Distribution system operators are asking for better national regulations

Grid regulation needs to be revised to stimulate investments in European electricity distribution networks to ensure a safe, sustainable and reliable electricity supply for European citizens. This is the main question of a joint statement from European electricity distribution system operators (DSOs), launched in Brussels on 22 May.

The joint statement of EURELECTRIC and the associations of DSOs CEDEC, EDSO for Smart Grids and GEODE outlines the central role of DSOs in the energy transition and the conditions necessary to fulfill this role. In particular, it highlights the need for significant long-term investments in distribution networks if Europe is to achieve its energy and climate goals.

“EU policies have encouraged the development of decentralized electricity generation, electric vehicles, energy storage and flexible demand. This change has given DSOs the opportunity to rethink traditional system operations and think about how best to develop and manage Europe's distribution networks with a view to the future," the document reads.

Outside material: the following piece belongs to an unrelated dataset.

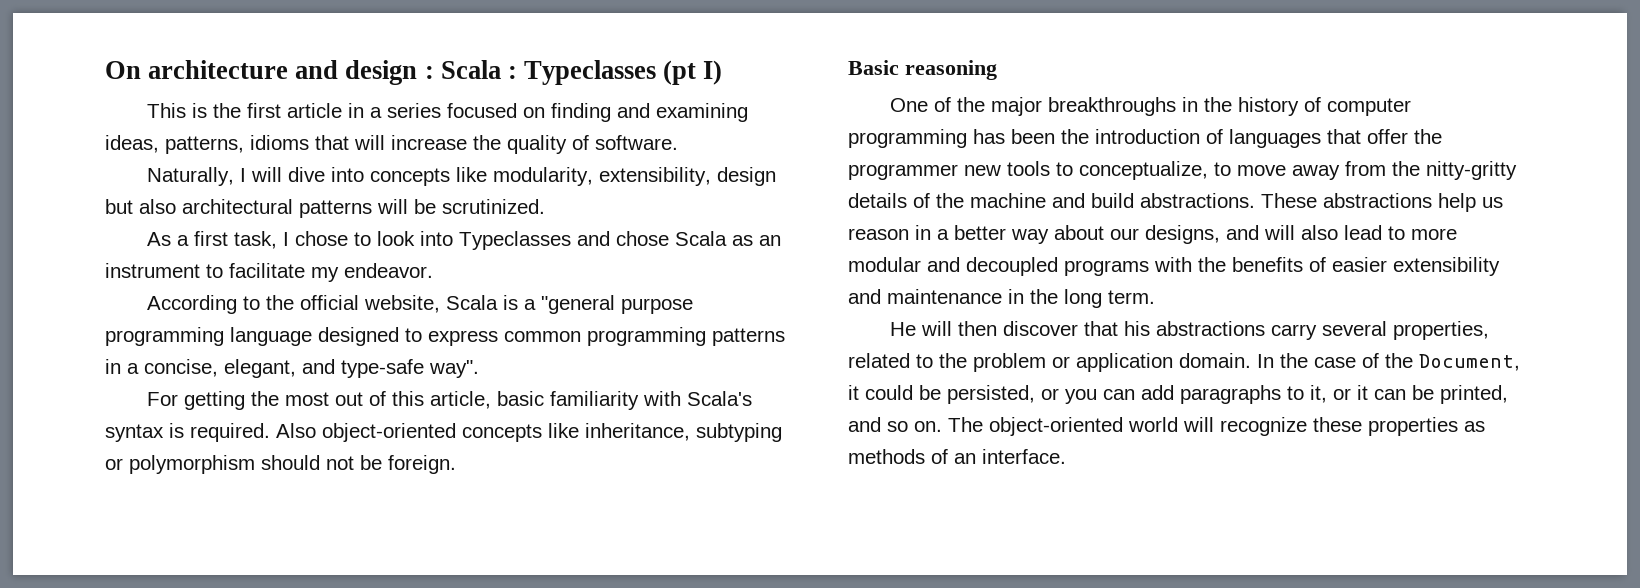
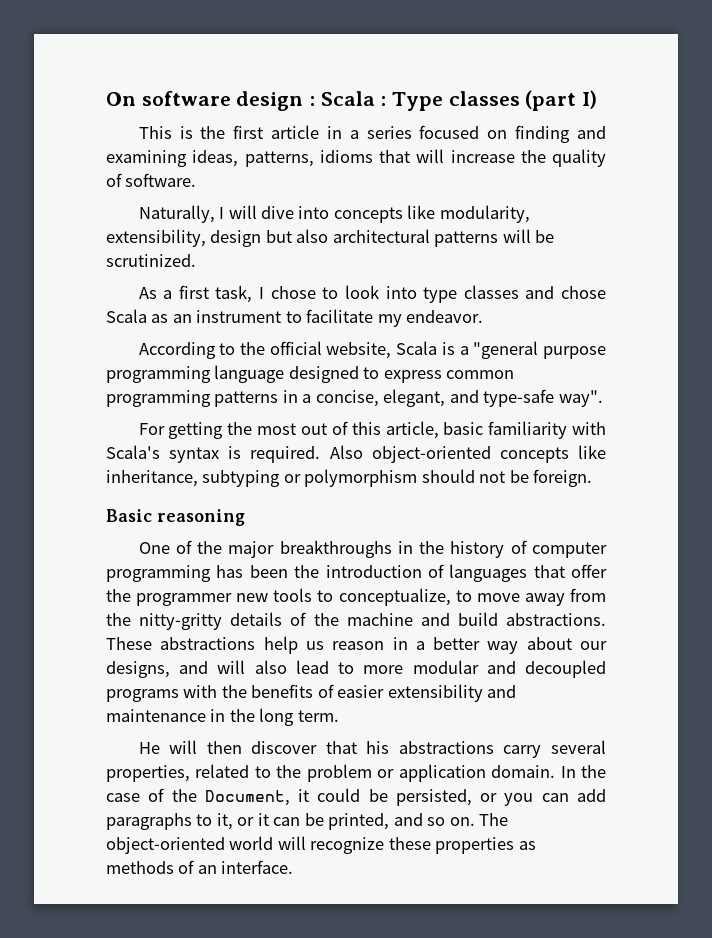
[148,60,339,79] architecture and -> [141,91,231,106] software
[524,60,697,85] Typeclasses (pt -> [392,90,577,111] Type classes (part
[459,231,572,250] Typeclasses -> [423,285,519,303] type classes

The need to integrate renewable energy sources into the electricity system, plus the replacement of assets and the development of smart grids and smart meters, places high demands on DSOs' investments. However, a report from EURELECTRIC shows that regulations do not make the necessary investments possible. However, a report from EURELECTRIC shows that regulations do not make the necessary investments possible. DSOs today even face lower investment incentives than in 2010.

As regulated companies, DSOs' compensation is determined by national regulations. The EURELECTRIC analysis of national regulatory systems and DSOs' accounting statements shows that the feasibility and adequacy of regulated returns have decreased, as has the reliability of planning. Furthermore, regulations often treat R&D and pilot projects like any other expense, without recognizing the risks associated with testing new processes and technologies. The result is that much-needed investments are not made.

In addition to stimulating investments, regulation must also ensure that distribution users pay fair and cost-oriented network rates. To achieve this - and to enable DSOs to better deal with changing operational challenges - more capacity-based network tariffs need to be introduced.